Source material:
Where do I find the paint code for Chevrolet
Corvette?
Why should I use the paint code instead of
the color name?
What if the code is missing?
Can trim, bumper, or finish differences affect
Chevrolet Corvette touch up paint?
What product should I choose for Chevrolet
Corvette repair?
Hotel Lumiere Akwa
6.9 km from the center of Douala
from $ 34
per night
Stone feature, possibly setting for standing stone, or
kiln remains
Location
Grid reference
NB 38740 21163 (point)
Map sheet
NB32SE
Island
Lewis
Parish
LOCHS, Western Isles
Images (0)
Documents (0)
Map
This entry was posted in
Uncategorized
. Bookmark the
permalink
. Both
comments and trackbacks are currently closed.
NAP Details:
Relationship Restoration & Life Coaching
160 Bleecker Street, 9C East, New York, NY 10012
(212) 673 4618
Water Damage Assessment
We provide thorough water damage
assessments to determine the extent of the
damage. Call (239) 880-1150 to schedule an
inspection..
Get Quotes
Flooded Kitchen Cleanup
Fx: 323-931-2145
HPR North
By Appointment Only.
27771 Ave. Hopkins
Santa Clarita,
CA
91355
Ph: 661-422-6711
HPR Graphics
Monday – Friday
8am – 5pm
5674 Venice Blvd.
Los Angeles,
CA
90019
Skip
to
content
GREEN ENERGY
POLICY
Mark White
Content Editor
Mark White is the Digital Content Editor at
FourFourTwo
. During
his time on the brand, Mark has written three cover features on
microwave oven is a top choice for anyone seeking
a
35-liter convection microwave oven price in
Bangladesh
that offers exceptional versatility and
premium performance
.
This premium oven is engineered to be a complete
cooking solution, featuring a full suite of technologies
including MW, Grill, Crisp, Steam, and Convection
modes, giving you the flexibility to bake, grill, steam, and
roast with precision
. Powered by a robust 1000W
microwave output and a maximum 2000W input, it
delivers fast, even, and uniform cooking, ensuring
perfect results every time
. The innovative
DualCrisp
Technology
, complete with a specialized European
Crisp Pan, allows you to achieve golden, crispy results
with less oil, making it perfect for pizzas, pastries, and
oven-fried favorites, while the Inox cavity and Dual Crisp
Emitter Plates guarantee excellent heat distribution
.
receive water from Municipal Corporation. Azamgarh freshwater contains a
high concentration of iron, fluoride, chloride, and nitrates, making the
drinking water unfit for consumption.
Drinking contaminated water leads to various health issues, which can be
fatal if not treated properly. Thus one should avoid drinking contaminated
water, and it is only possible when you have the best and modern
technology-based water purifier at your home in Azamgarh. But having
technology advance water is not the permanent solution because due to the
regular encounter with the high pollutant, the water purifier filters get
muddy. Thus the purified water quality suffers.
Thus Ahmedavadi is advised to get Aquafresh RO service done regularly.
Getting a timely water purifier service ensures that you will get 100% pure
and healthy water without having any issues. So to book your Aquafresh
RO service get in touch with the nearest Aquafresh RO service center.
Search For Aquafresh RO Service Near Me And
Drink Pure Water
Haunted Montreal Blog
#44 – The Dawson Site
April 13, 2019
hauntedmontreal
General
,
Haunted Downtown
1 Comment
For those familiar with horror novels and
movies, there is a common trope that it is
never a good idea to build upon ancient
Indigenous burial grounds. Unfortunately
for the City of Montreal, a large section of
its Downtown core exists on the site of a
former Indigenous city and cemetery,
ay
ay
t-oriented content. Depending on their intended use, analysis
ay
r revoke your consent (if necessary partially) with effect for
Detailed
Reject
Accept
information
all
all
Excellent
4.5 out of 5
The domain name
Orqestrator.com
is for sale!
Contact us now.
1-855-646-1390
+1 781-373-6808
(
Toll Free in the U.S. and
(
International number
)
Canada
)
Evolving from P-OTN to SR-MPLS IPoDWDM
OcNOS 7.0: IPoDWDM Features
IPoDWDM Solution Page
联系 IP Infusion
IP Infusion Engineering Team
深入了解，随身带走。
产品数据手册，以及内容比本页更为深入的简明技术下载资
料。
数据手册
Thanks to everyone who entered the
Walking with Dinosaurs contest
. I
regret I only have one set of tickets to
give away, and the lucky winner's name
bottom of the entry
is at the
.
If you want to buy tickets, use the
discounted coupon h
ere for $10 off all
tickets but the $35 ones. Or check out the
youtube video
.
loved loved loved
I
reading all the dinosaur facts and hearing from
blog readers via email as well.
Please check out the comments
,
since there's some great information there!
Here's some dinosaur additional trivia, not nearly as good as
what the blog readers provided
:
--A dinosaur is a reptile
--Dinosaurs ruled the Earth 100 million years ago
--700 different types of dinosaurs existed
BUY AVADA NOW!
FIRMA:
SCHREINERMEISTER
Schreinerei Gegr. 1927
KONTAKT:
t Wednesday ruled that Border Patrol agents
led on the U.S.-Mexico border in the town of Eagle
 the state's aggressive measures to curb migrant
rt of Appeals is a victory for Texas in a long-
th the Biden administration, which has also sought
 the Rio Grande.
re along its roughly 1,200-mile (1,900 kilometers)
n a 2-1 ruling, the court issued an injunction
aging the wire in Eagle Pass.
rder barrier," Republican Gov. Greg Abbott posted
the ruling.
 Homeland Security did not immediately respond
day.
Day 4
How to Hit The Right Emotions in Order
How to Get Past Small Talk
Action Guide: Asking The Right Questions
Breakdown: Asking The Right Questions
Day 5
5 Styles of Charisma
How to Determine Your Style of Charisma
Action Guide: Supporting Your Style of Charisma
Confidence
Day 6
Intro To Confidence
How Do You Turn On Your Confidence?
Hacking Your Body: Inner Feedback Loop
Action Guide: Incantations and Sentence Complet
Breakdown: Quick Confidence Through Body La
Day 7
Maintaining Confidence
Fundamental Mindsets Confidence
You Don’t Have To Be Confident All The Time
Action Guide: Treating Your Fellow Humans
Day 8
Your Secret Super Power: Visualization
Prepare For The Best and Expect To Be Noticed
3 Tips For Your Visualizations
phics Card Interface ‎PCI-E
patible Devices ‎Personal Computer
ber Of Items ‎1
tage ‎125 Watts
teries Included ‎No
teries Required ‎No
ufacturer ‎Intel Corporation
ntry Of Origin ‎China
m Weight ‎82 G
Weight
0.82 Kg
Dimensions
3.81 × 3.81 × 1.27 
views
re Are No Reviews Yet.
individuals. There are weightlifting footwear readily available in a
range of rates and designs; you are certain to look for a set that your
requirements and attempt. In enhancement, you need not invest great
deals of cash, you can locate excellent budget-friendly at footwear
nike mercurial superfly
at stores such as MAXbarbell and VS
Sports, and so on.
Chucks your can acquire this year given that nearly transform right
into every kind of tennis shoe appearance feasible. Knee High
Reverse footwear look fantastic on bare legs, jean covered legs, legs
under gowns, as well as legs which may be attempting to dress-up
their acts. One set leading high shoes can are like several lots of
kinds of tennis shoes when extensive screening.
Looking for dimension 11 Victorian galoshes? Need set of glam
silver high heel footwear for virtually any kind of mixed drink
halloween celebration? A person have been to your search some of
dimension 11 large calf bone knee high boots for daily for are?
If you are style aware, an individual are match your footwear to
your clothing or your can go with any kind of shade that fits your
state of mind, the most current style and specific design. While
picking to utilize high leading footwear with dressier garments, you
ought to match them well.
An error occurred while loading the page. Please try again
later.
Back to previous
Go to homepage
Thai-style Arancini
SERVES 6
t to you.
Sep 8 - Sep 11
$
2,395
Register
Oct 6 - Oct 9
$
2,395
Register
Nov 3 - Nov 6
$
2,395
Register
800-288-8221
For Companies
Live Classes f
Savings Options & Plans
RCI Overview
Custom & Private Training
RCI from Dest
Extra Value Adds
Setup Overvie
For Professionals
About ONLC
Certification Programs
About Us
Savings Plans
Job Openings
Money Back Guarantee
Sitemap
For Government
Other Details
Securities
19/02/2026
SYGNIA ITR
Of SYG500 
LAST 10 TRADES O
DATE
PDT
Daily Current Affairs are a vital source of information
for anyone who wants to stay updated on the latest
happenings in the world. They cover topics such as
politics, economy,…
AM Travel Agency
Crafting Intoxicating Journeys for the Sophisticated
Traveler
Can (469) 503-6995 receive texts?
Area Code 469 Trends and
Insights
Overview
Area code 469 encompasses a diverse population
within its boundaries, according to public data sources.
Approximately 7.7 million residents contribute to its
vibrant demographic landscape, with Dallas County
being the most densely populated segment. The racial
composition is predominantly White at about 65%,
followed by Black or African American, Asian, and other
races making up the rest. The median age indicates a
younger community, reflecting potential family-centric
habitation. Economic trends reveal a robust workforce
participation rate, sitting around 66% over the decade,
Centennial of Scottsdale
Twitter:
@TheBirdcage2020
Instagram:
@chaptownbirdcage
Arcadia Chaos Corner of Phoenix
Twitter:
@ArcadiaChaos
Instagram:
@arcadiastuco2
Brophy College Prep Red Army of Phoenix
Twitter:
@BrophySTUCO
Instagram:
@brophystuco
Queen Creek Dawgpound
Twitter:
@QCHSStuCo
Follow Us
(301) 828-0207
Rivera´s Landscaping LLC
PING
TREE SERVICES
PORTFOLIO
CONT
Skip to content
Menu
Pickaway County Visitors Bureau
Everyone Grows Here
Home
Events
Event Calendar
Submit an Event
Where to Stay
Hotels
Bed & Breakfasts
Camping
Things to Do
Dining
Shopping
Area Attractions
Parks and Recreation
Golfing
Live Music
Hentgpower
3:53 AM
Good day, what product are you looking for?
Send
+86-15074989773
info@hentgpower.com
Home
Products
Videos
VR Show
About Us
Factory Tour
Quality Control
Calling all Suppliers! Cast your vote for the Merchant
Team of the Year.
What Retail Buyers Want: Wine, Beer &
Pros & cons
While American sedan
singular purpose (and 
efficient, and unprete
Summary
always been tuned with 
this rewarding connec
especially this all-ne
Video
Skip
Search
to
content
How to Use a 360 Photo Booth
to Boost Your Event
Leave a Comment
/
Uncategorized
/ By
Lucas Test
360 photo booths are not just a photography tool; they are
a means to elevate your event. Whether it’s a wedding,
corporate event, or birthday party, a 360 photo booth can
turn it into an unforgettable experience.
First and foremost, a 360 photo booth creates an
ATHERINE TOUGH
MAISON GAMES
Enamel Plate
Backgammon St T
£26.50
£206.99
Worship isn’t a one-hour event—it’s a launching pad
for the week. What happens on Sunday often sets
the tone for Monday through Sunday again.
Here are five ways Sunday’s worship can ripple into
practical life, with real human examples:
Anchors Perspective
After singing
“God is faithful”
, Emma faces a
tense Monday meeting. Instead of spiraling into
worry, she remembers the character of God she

Instruction: Filter the entries above down to the lines that contain "making".

Problem solution:
with less oil, making it perfect for pizzas, pastries, and
high concentration of iron, fluoride, chloride, and nitrates, making the
races making up the rest. The median age indicates a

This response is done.